En campagne électorale, la coalition La culture, le cœur du Québec, réclame que les sommes consacrées au secteur par le gouvernement atteignent un minimum de 2 % du budget national. Le message est simple et porteur : ce pourcentage représenterait beaucoup pour le secteur, et si peu pour le gouvernement.

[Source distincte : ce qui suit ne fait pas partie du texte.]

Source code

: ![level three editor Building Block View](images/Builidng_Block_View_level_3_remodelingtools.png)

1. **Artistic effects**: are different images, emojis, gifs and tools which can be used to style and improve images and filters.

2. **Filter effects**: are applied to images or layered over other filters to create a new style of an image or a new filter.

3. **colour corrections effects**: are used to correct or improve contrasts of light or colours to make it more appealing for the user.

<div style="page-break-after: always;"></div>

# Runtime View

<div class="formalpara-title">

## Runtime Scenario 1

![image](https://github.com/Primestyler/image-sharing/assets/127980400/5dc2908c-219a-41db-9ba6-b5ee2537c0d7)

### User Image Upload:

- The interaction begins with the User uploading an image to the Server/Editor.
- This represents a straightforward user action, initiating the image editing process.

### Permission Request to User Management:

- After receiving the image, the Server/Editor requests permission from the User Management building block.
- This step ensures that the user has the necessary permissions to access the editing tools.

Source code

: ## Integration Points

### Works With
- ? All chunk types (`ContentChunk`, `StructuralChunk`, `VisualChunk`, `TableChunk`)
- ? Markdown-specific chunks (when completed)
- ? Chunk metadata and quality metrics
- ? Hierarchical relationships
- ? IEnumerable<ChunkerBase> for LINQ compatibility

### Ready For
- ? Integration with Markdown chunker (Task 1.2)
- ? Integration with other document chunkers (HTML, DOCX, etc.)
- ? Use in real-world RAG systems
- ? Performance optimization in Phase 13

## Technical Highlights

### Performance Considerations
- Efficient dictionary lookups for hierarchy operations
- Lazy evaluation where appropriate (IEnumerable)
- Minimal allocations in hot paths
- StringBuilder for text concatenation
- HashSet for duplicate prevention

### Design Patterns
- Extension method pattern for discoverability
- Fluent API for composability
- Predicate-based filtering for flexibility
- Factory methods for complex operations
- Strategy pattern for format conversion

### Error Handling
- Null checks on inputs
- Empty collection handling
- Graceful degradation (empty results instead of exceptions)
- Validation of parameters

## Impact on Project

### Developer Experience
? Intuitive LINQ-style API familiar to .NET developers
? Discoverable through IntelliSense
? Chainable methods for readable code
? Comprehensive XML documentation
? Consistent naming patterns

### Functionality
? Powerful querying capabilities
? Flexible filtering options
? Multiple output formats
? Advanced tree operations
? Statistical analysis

Si les arts et la culture, avec la langue, constituent les assises de ce qu’est aujourd’hui le Québec, comme s’en vante tant de politiciens, l’apport public ne doit pas se compter seulement en pourcentage. Vivre, plutôt que survivre, devrait être à la portée des jeunes et des moins jeunes qui font le choix de l’art et de la culture. Imaginez l’impact humain, social, éducatif, philosophique, spirituel, communautaire, touristique, économique qu’auraient ces personnes si on leur donnait les moyens. Bien sûr, les tenants de la droite populiste, portés par les radios poubelles de la capitale, seront contre. Affirmons-le haut et fort : les arts et la culture, avec l’éducation, constituent un excellent rempart contre le mensonge et l’individualisme forcené dont ces chantres de la « libârté » se font les apôtres.

Vivre de l’art et de la culture ? Une nécessité.